May 21st, 2026

Ken Scott and Helga Sands have been features of the longevity industry conference circuit for about as long as there has been a longevity industry; I first met Ken at at the big Undoing Aging conference in Berlin in 2019, just before COVID started up, and he became one of the early investors in Repair Biotechnologies, the company I co-founded with Bill Cherman. Ken is an enthusiastic self-experimenter for personal gain in health and very much an advocate for something better than the present medical regulatory system, particularly when it comes to the long span of years that it takes for therapies to move from laboratory to clinic. Ken is now in his 80s and not one to be patient; there is a powerful argument there for some form of improvement in terms of the right to try and the primacy of patient choice when considering any balance of risk versus reward in access to new medical technologies.

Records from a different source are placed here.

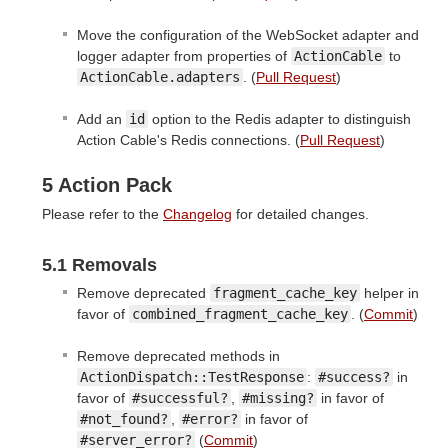
Move the configuration of the WebSocket adapter and
logger adapter from properties of
ActionCable
to
ActionCable.adapters
. (
Pull Request
)
Add an
id
option to the Redis adapter to distinguish
Action Cable's Redis connections. (
Pull Request
)
5 Action Pack
Please refer to the
Changelog
for detailed changes.
5.1 Removals
Remove deprecated
fragment_cache_key
helper in
favor of
combined_fragment_cache_key
. (
Commit
)
Remove deprecated methods in
ActionDispatch::TestResponse
:
#success?
in
favor of
#successful?
,
#missing?
in favor of
#not_found?
,
#error?
in favor of
#server_error?
(
Commit
)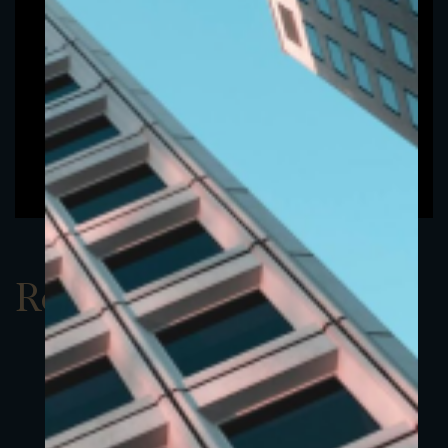
Report Q3 2020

Ken and Helga recently launched the KHL Foundation, a medical tourism concern that seeks to expand the availability of gene therapies that are already deployed or under development. These are relatively safe approaches to gene therapy that have emerged from the efforts of Bioviva and competitors such as Triple Helix, alongside newer developers such as Unlimited Bio and others. These companies are largely focused on the use of local injections of viral vectors, as that minimizes the potential for adverse immune reactions, and on a few genes and proteins known to robustly produce benefits in animal models: klotho, follistatin, telomerase, and so forth. This seems a growing market, and I expect it to continue to expand in much the same way that the stem cell industry expanded, for better or worse. Few companies will publish data, it will be hard to distinguish high quality versus low quality clinics, but over time a few companies will take what has been learned, pay the regulatory costs, and bring the best approaches to clinics in the US and Europe. Meanwhile, for anyone who doesn't want to wait, there is medical tourism.